From the material below, return every line that includes "juros".

● ● ● ● ●

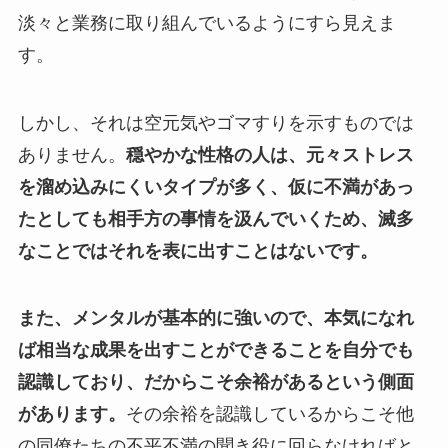
淡々と業務に取り組んでいるようにすら見えま
す。
しかし、それは空元気やゴマすりを示すものでは
ありません。
穏やかな性格の人は、元々ストレス
を溜め込みにくいタイプが多く、仮に不満があっ
たとしても相手方の事情を汲んでいくため、滅多
なことではそれを表に出すことはないです。
また、メンタルが基本的に強いので、本気になれ
ば相当な成果を出すことができることを自分でも
認識しており、だからこそ余裕があるという側面
があります。
その余裕を認識しているからこそ他
の同僚たちの不平不満の聞き役に回らなければと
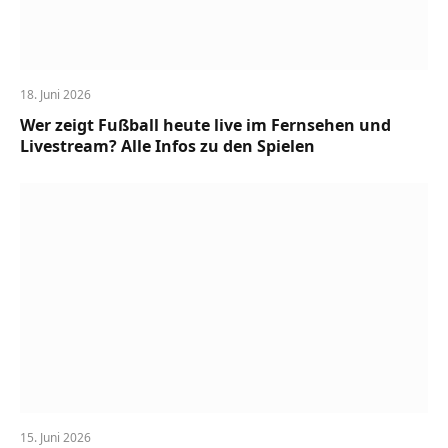
18. Juni 2026
Wer zeigt Fußball heute live im Fernsehen und
Livestream? Alle Infos zu den Spielen
15. Juni 2026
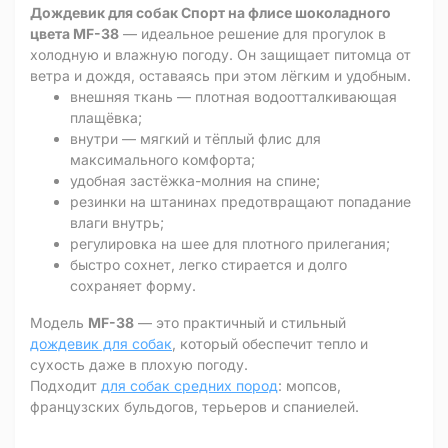
Дождевик для собак Спорт на флисе шоколадного
цвета MF-38
— идеальное решение для прогулок в
холодную и влажную погоду. Он защищает питомца от
ветра и дождя, оставаясь при этом лёгким и удобным.
внешняя ткань — плотная водоотталкивающая
плащёвка;
внутри — мягкий и тёплый флис для
максимального комфорта;
удобная застёжка-молния на спине;
резинки на штанинах предотвращают попадание
влаги внутрь;
регулировка на шее для плотного прилегания;
быстро сохнет, легко стирается и долго
сохраняет форму.
Модель
MF-38
— это практичный и стильный
дождевик для собак
, который обеспечит тепло и
сухость даже в плохую погоду.
Подходит
для собак средних пород
: мопсов,
французских бульдогов, терьеров и спаниелей.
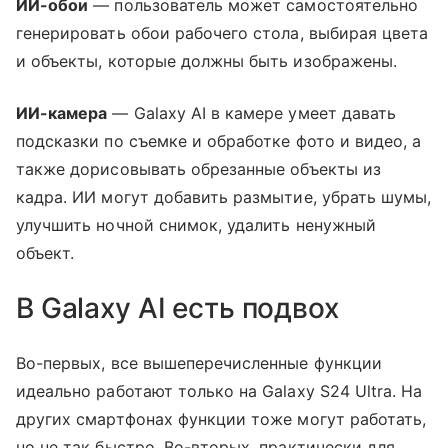
ИИ-обои
— пользователь может самостоятельно
генерировать обои рабочего стола, выбирая цвета
и объекты, которые должны быть изображены.
ИИ-камера
— Galaxy AI в камере умеет давать
подсказки по съемке и обработке фото и видео, а
также дорисовывать обрезанные объекты из
кадра. ИИ могут добавить размытие, убрать шумы,
улучшить ночной снимок, удалить ненужный
объект.
В Galaxy AI есть подвох
Во-первых, все вышеперечисленные функции
идеально работают только на Galaxy S24 Ultra. На
других смартфонах функции тоже могут работать,
но не так быстро. Во-вторых, практически для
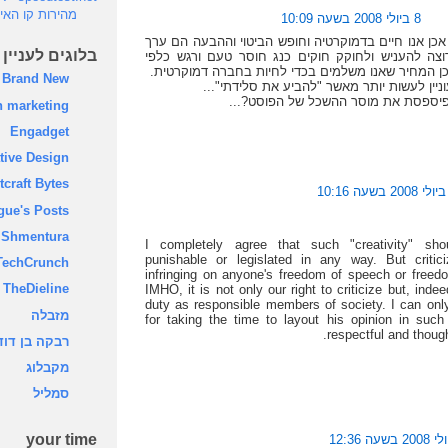
מהירות קו האי
8 ביולי 2008 בשעה 10:09
 אכן אנו חיים בדמוקרטיה וחופש הביטוי וההבעה הם ערך
בלוגים לעניין
רוצה להעניש ולחוקק חוקים כנג חוסר טעם ורגש כלפי
כן המחיר שאנו משלמים בכדי לחיות בחברה דמוקרטית.
Brand New
וניין לעשות יותר מאשר "להביע את סלידתי"...
שפיספסת את מוסר ההשכל של הפוסט?...
 marketing
Engadget
tive Design
tcraft Bytes
gue's Posts
Shmentura
I completely agree that such "creativity" sh
punishable or legislated in any way. But critici
TechCrunch
infringing on anyone's freedom of speech or freed
TheDieline
IMHO, it is not only our right to criticize but, inde
duty as responsible members of society. I can only
מזבלה
for taking the time to layout his opinion in such 
respectful and though
רבקה בן דוד
‫מקבלוג‬
‫סמליל‬
your time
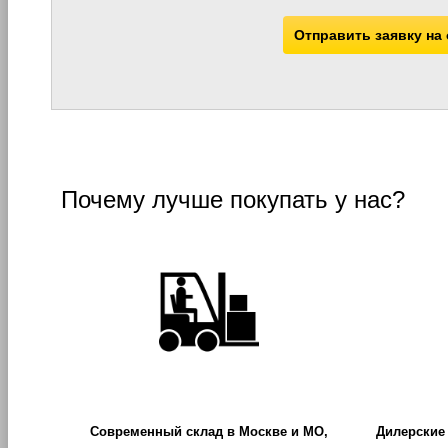
Отправить заявку на
Почему лучше покупать у нас?
Современный склад в Москве и МО,
Дилерские 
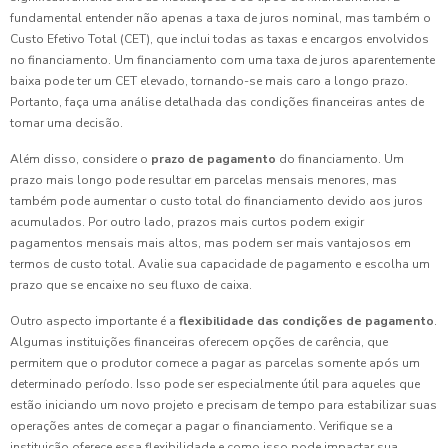
fundamental entender não apenas a taxa de juros nominal, mas também o
Custo Efetivo Total (CET), que inclui todas as taxas e encargos envolvidos
no financiamento. Um financiamento com uma taxa de juros aparentemente
baixa pode ter um CET elevado, tornando-se mais caro a longo prazo.
Portanto, faça uma análise detalhada das condições financeiras antes de
tomar uma decisão.
Além disso, considere o
prazo de pagamento
do financiamento. Um
prazo mais longo pode resultar em parcelas mensais menores, mas
também pode aumentar o custo total do financiamento devido aos juros
acumulados. Por outro lado, prazos mais curtos podem exigir
pagamentos mensais mais altos, mas podem ser mais vantajosos em
termos de custo total. Avalie sua capacidade de pagamento e escolha um
prazo que se encaixe no seu fluxo de caixa.
Outro aspecto importante é a
flexibilidade das condições de pagamento
.
Algumas instituições financeiras oferecem opções de carência, que
permitem que o produtor comece a pagar as parcelas somente após um
determinado período. Isso pode ser especialmente útil para aqueles que
estão iniciando um novo projeto e precisam de tempo para estabilizar suas
operações antes de começar a pagar o financiamento. Verifique se a
instituição oferece essa flexibilidade e como isso pode impactar sua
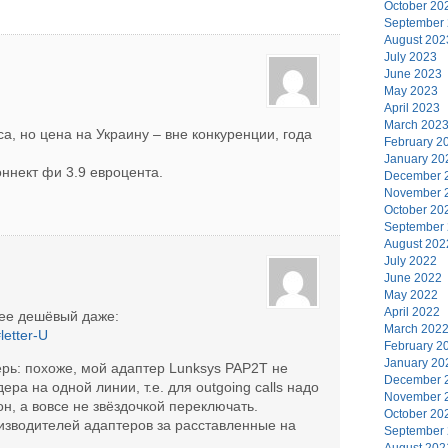
October 20
September
August 202
July 2023
June 2023
May 2023
April 2023
March 202
, но цена на Украину – вне конкуренции, года
February 2
January 20
оннект фи 3.9 евроцента.
December 
November 
October 20
September
August 202
July 2022
June 2022
May 2022
April 2022
лее дешёвый даже:
March 202
letter-U
February 2
January 20
ерь: похоже, мой адаптер Lunksys PAP2T не
December 
ра на одной линии, т.е. для outgoing calls надо
November 
н, а вовсе не звёздочкой переключать.
October 20
изводителей адаптеров за расставленные на
September
August 202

● ● ● ● ●

● Expected output:
fundamental entender não apenas a taxa de juros nominal, mas também o
no financiamento. Um financiamento com uma taxa de juros aparentemente
também pode aumentar o custo total do financiamento devido aos juros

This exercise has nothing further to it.